Soon they learned a Russian captive was shot to death. “We realized that they were actually killers, that they would enjoy killing us,” Saide told ABC.

Once U.S. airstrikes expanded across Iraq and into Syria in the fall of 2014, ISIS stopped negotiating with Kayla’s parents.

At that point, “Kayla Mueller had been handed over to the oil and gas emir for ISIS, Abu Sayyaf, and his sadistic wife, Umm Sayyaf — Tunisians who kept the American and a half-dozen Yazidi girls as sex slaves for the ISIS “Caliph.”

One of the Yazidi girls enslaved alongside Kayla was a 13-year-old called Julia*. “Yazidi males were subjected to mass murder by ISIS in Iraq, and thousands of Yazidi girls were forced to be sex slaves,” according to ABC.

Julia revealed in a “20/20” interview how Kayla — who was frequently raped by the ISIS leader — passed up the opportunity to escape in order to increase the odds for the Yazidi teens, who were able to sneak out of their captor’s house late one night.

“We want to escape,” Julia told Kayla. “Please come with us,” she implored.

But Kayla shook her head. “No, because I’m American if I escape with you, they will do everything to find us again.”

“It is better for you to escape alone. I will stay here,” Kayla told her.

It was the ultimate expression of sacrificial love modeled by her Lord and Savior Jesus Christ: Greater love has no one than this: to lay down one’s life for one’s friends. (John 15:13)

All the girls, including Kayla, were beaten regularly — but Kayla also serviced the ISIS leader’s carnal appetites.

The ISIS kingpin “took her several times in the night for himself,” Julia told ABC, noting that Kayla would return later and try to not to cry, though at times she broke down.

The Yazidi girls escaped successfully and made their way to Irbil. Julia cooperated with U.S. military intelligence officers to locate and raid the Sayyaf house.

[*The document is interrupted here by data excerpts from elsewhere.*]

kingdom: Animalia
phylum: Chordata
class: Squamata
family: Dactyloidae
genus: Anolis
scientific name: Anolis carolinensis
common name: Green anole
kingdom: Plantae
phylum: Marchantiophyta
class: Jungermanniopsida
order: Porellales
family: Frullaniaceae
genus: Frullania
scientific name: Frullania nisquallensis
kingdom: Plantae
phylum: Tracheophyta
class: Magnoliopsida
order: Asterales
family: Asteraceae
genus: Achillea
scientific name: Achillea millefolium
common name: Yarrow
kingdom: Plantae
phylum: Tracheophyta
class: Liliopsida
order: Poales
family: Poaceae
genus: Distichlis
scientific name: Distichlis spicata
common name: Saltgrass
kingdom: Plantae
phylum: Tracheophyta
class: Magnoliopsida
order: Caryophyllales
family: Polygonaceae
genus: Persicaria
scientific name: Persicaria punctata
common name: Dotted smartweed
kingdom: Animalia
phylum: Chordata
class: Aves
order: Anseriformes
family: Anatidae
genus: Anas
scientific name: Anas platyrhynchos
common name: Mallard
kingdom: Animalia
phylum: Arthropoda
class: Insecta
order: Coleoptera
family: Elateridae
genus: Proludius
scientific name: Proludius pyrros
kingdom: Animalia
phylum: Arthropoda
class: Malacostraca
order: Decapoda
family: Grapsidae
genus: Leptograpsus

Proof of life photo submitted by ISIS to Kayla’s family

Sadly, Kayla was not there. In February 2015 ISIS said she was killed in a Jordanian airstrike in Syria. “The White House denied that an airstrike killed her but confirmed her death of unstated causes a few days after the ISIS claim,” according to ABC. It is not known whether Kayla was killed by an airstrike or by the hands of her tormenters, well known for their barbaric executions and atrocities.

When Kayla’s fellow hostages learned of her death, they were devastated.

Carl, left, and Marsha Mueller, center, hold candles at the memorial in honor of their daughter Kayla Mueller on Wednesday, Feb. 18, 2015, in Prescott, Ariz. (AP Photo/The Arizona Republic, Rob Schumacher)

Shortly after the news broke of her graduation to heaven, Kayla’s family received an e-mail from ISIS, with three photos of her dead body, bruised on the face and wearing a black hijab.

In the last letter from Kayla to her family delivered by her fellow hostages, she wrote:

If you could say I have “suffered” at all throughout this whole experience it is only in knowing how much suffering I have put you all through; I will never ask you to forgive me as I do not deserve forgiveness. I remember mom always telling me that … in the end the only one you really have is God. I have come to a place in experience where, in every sense of the word, I have surrendered myself to our creator [because] literally there was no else. By God [and] by your prayers I have felt tenderly cradled in freefall. I have been shown in darkness, light [and] have learned that even in prison, one can be free. I am grateful. I have come to see that there is good in every situation[;] sometimes we just have to look for it. I pray each day that if nothing else, you have felt a certain closeness [and] surrender to God as well [and] have formed a bond of love [and] support amongst one another…

I have a lot of fight left inside of me. I am not breaking down. I will not give in no matter how long it takes. I wrote a song some months ago that says, “The part of me that pains the most also gets me out of bed, without your hope there would be nothing left…” aka The thought of your pain is the source of my own, simultaneously the thought of our reunion is the source of my strength. Please be patient, give your pain to God. I know you would want me to remain strong. That is exactly what I am doing. Do not fear for me, continue to pray as will I + by God’s will we will be together soon.